Developers Are Playing It Too SafeFiled inside: Editorial
Nintendo is not in a very good place right now. Let’s not beat around the bush here.
When the Wi U was first announced, I was on board with the basic concept of it. Years prior, the Nintendo DS set the world on fire. It worked against all odds. It was going up against Sony’s first foray into the handheld market. The latter’s goal, need I remind you, was to bring handheld gaming out of the “ghetto.” The PlayStation Portable sported much prettier graphics and…not much else. It eventually got a wonderful catalog of JRPGs, though, and sold a very respectable amount of units in its lifetime.
The DS, though, with its huge library of killer apps became one of the highest selling pieces of video gaming hardware ever. This was the best example of the argument that gameplay matters more than anything else. See, aside from appearing relatively worse graphically compared to PSP games, several of the highest grossing games the DS had actually used that bottom touch screen.
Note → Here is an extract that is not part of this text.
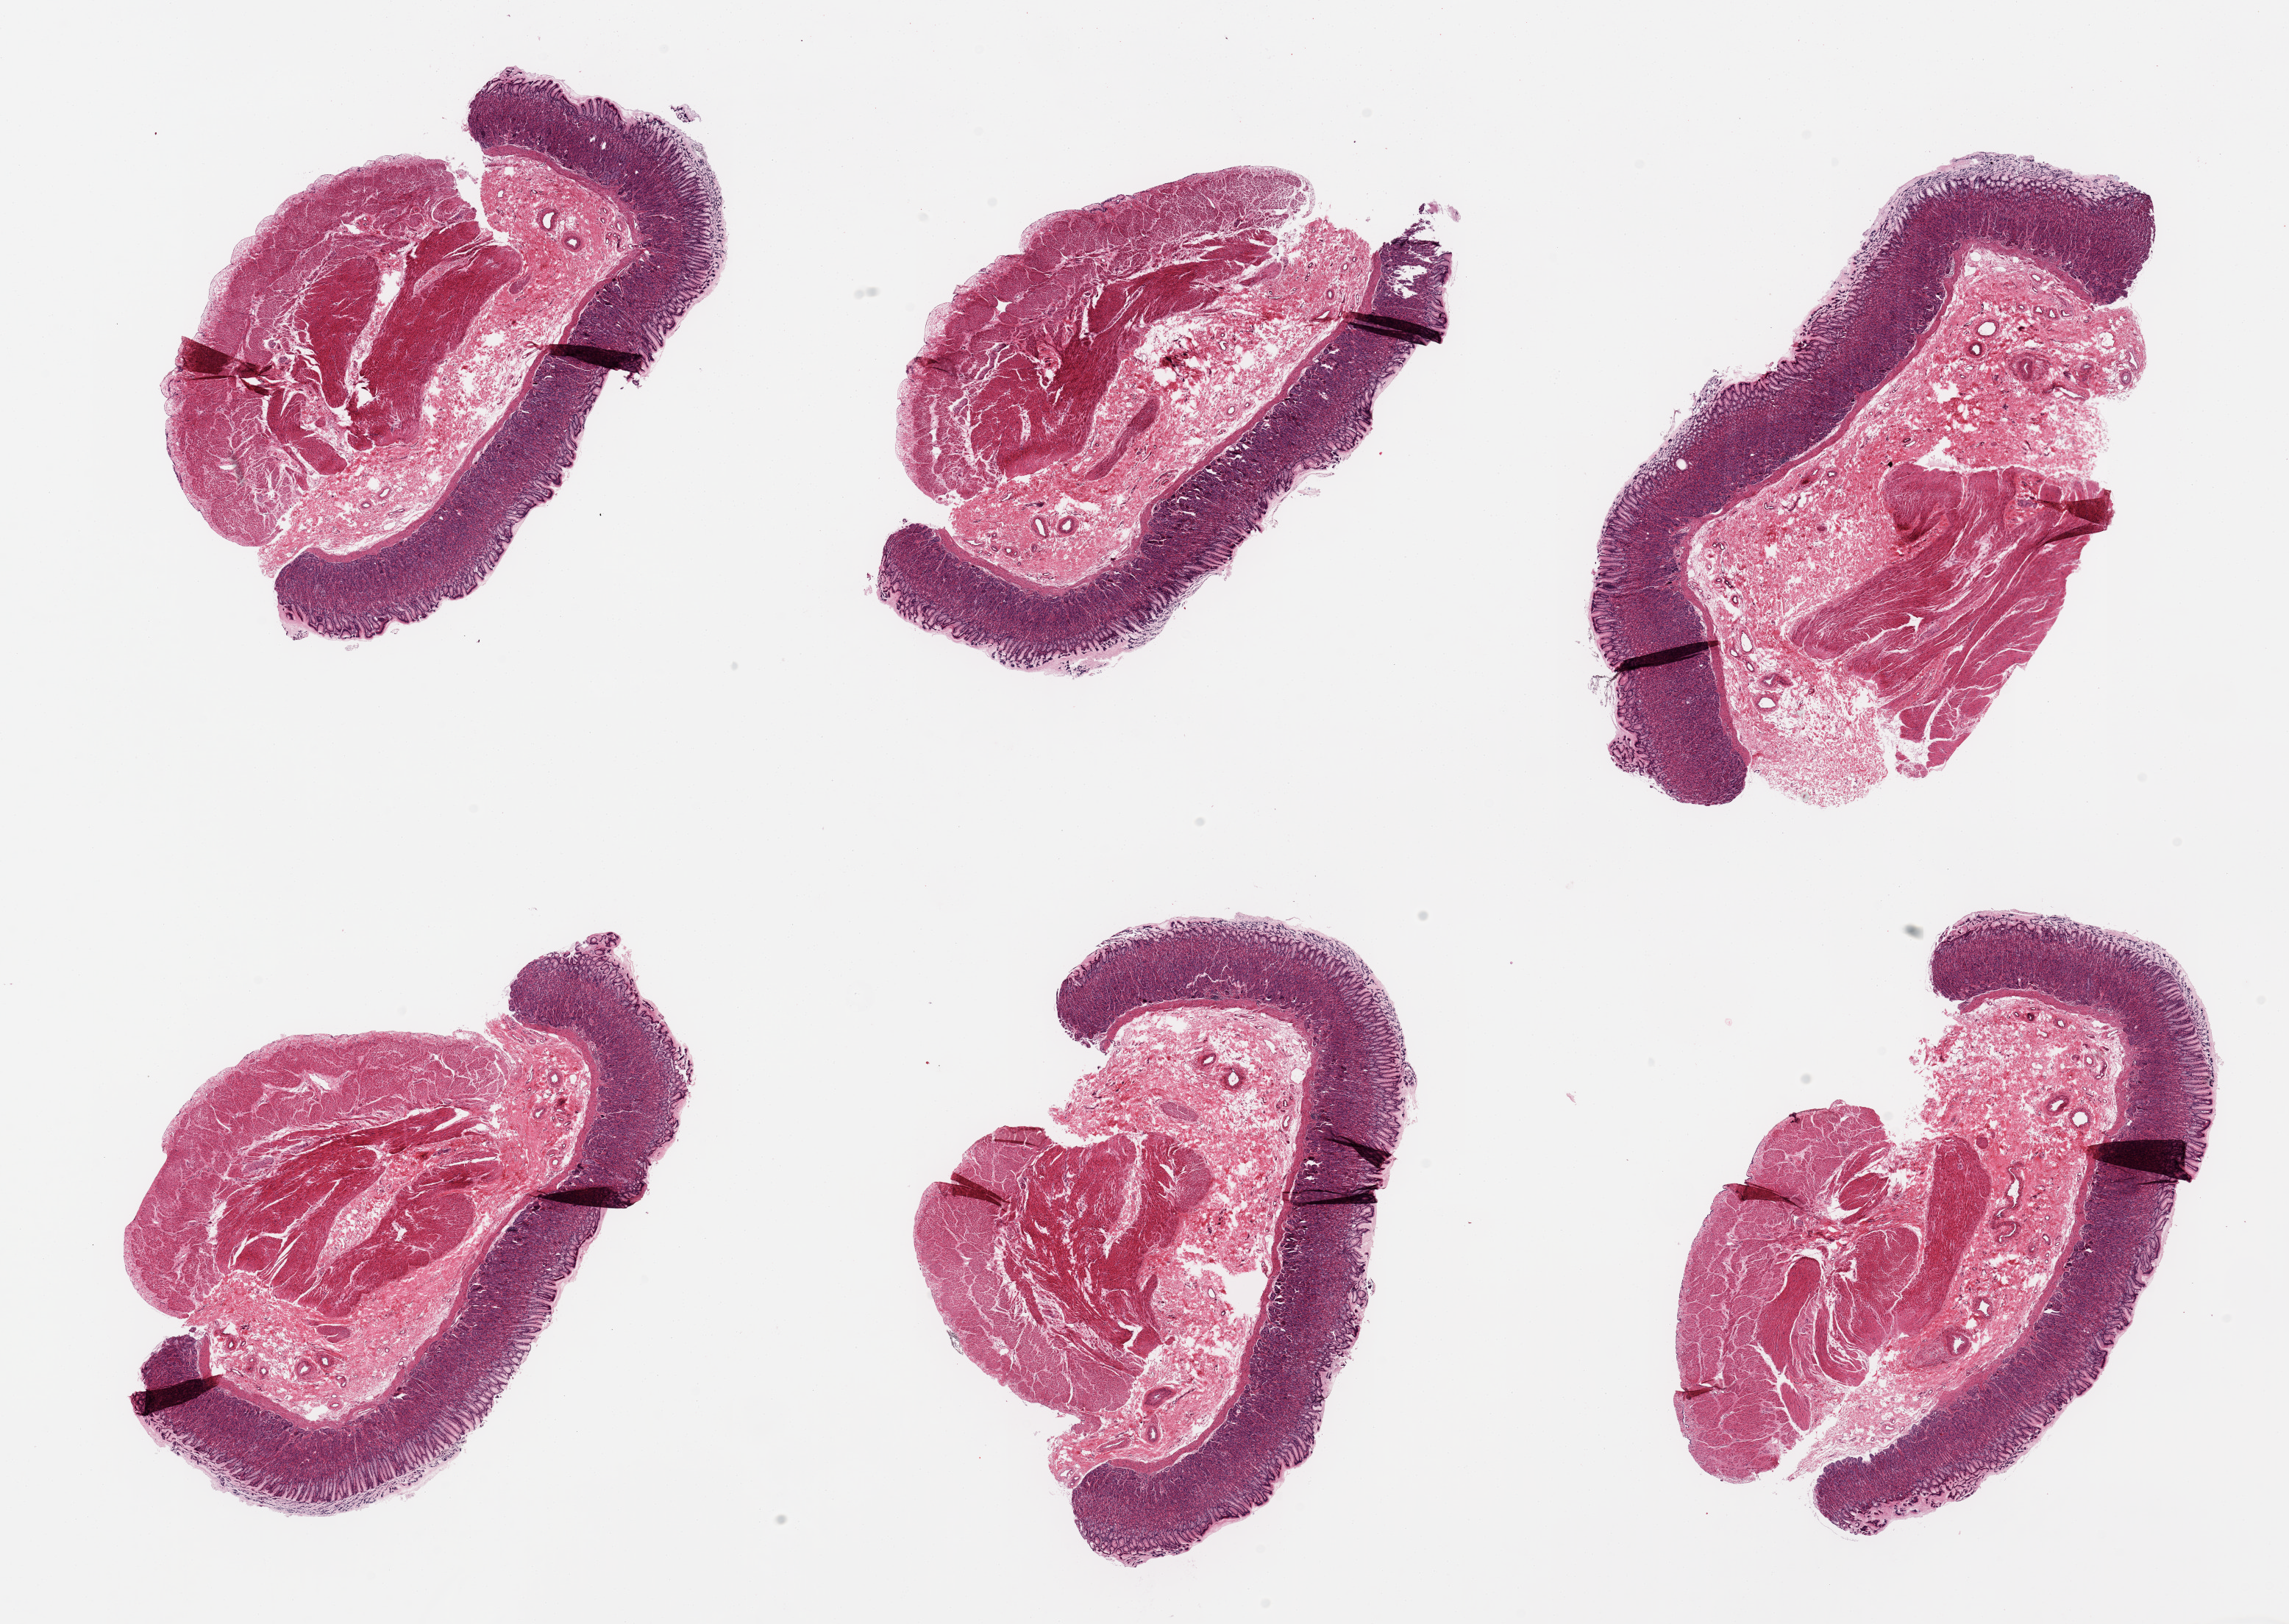
Hematoxylin and eosin (H&E) whole-slide image, shown as a low-resolution overview of the whole scanned area (about 24.6 x 17.5 mm, acquisition: 20x scan); PAXgene-fixed, paraffin-embedded tissue; section of stomach (target tissue); tissue donor sample.
* review note (as recorded): 6 pieces; well preserved mucosa; full thickness specimens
And for more than just an inventory and map display.
Nintendogs took the Tamagotchi-like pet-raising simulation gameplay and offered a “tactile” interface to it. Being able to interact with a puppy without having the whole responsibility of, you know, actually taking care of one was pure magic. Brain Age Train Your Brain in Minutes a Day! got people interested in math!
The Professor Layton series and its multitude of puzzles utilized the second screen in as many ways as there were brain-teasers. Cooking Mama successfully turned food preparation into a wonderful experience (not that it isn’t in real life, of course). In a similar vein, the Trauma Center series made surgery a gameplay focus and succeeded.
The point is that each of these games took unconventional ideas and implemented them in compelling ways. Many detractors like to point out that there was a dearth of first-person shooters and otherwise “mature” titles on the DS. It didn’t need them. It strove for something different. And that’s what makes me lament the direction this current gaming generation is going in.
The Wii U’s tablet made for a very natural extension of the DS and 3DS interface. The fact that the Wii U has been abandoned by large publishers like EA, who reneged on what was once deemed “an unprecedented relationship,” doesn’t bode too well for gameplay innovation. People can cry foul all they want on how many Mario-centered games Nintendo can pump out (without actually noting how different one game can be to the next), but these people need to also acknowledge the very real rut that gaming is in.
The Xbox One and PlayStation 4 released to great fanfare late last year. Less than two months later, the only aspect of the former that I care about is the Kinect-based feature wherein I can control my entertainment system with my voice. It’s terribly laggy and unresponsive to the point of being horribly inefficient, but my guests tend to find it impressive and sometimes I’m just too tired and/or lazy to lift a finger.
The PS4 is faring no better. Aside from downloadable titles Resogun and Contrast (which were available for free around launch) have been the only releases worth checking out. Resogun offers up a classic take on horizontal arcade shooters, while Contrast actually tried to perfect a gameplay technique few have implemented before. Its use of light and shadow to craft compelling puzzles is worthy of applause even if its pre-patch performance left a lot to be desired.
Everything else on the platform has either been a dolled-up version of a last-generation game or a retread of familiar gameplay. (I do, however, like where the PS4 is going with indie game support, so this perception of the system’s worth, or lack thereof, will change once all of those beautiful indie games like, Transistor, come out.)
Yes, yes, everything’s prettier. Whatever. Better graphics don’t make for inherently better games, but this is the type of industry we have, where boatloads of money are devoted to making the most “realistic” worlds and crafting an absurd amount of weaponry.
The fact that no developers can manage to make the Wii U’s second screen work is an unfortunate sign of gameplay taking a backseat to nice, but rather inconsequential things. This mishandling of the GamePad includes Nintendo, by the way, as one of its upcoming flagship games, Donkey Kong: Tropical Freeze, actually turns the second screen off if it’s not being used for remote play. This seems like a move toward more traditional controls again. While that may make more sense financially, since it will allow the gaming manufacturer to minimize losses on the Wii U, it will take away what makes their console unique.
During Thursday’s special business meeting, Nintendo CEO Satoru Iwata addressed the company’s financial woes and vaguely outlined its strategy moving forward. He announced that he was taking a substantial salary cut because he’s confident that the company can rebound from its financial woes. Beyond looking at mobile apps to get more gamers interested in Nintendo hardware (similar to how I perceive Sony is going to utilize PlayStation Now), Iwata states that the developer is going to focus fully utilizing the GamePad’s functionality, including the criminally overlooked NFC feature.
At the presentation, it was also revealed that the company finally overcame the technical hurdles required to bring DS emulation to the Wii U. Perhaps this revisiting of last generation’s best piece of gaming hardware and quality library will get developers, all developers, to start thinking out of the box again. Taking risks is hard and, in this industry, one false step can spell the end. However, as the DS and Wii proved, the rewards can be great for developers and consumers alike.